Understanding the patterns that neural networks learn from chemical spectra†
Abstract
Analysing spectra from experimental characterization of materials is time consuming, susceptible to distortions in data, requires specific domain knowledge, and may be susceptible to biases in general heuristics under human analysis. Recent work has shown the potential of using neural networks to solve this task, and assist spectral interpretation with automated and unbiased analysis on-the-fly. However, the black-box nature of most neural networks poses challenges when interpreting which patterns from the data are being used to make predictions. Understanding how neural networks learn is critical to assess their accuracy on unseen data, justify critical decision-making based on predictions, and potentially unravel meaningful scientific insights.

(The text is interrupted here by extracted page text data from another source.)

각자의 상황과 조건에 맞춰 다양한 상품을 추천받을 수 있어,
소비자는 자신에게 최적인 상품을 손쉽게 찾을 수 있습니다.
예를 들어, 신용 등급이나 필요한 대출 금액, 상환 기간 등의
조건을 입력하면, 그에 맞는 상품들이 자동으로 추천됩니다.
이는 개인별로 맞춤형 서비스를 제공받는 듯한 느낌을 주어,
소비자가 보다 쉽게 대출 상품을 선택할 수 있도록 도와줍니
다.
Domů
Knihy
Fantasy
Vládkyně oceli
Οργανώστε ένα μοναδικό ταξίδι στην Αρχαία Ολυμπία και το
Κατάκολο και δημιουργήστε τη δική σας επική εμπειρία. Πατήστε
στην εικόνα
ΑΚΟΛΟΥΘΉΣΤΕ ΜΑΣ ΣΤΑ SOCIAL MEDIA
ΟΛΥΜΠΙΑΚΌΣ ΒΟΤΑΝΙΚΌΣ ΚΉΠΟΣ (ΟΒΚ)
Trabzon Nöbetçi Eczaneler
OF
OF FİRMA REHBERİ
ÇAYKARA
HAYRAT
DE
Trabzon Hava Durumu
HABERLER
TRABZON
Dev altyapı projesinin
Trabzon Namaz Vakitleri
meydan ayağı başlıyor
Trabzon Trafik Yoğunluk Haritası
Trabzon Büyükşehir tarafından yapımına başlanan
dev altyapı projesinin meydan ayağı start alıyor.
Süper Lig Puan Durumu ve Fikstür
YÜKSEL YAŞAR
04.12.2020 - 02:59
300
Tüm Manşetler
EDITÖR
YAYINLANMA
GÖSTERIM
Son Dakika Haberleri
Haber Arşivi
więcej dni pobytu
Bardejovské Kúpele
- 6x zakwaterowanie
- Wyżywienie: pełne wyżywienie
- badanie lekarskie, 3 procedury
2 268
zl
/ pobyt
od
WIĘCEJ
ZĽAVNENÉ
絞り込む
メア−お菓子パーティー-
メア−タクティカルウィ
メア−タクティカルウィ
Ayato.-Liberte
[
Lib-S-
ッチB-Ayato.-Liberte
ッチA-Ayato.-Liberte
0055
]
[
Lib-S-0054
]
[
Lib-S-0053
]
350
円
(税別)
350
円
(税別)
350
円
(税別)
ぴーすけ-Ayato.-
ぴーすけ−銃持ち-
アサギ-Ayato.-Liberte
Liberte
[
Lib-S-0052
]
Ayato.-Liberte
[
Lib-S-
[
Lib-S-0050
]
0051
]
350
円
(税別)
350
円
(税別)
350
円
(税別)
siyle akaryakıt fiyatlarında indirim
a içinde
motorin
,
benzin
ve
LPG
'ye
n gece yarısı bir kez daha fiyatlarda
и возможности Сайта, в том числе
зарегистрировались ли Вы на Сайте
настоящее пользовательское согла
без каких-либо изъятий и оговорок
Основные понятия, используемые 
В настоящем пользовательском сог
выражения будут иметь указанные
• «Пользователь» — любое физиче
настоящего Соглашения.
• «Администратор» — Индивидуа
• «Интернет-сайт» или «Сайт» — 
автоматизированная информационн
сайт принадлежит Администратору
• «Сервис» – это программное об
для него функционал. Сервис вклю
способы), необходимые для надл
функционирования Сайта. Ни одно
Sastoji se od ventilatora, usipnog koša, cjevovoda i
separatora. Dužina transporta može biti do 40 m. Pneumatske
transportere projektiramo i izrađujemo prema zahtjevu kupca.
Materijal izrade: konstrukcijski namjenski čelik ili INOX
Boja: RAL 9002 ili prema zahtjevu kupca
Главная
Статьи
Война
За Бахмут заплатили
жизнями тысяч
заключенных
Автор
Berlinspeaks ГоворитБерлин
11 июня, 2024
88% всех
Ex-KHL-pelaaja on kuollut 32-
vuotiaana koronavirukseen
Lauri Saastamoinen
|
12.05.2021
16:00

We present a 1D neural network to classify infrared spectra from small organic molecules according to their functional groups. Our model is within range of state-of-the-art performance while being significantly less complex than previously used networks reported in the literature. A smaller network reduces the risk of overfitting and enables exploring what the model has learned about the patterns in the spectra that relate to molecular structure and composition. With a novel two-step approach for explaining the neural network's classification process, our findings not only demonstrate that the model learns the characteristic group frequencies of functional groups, but also suggest it uses non-intuitive patterns such as tails and overtones when classifying spectra.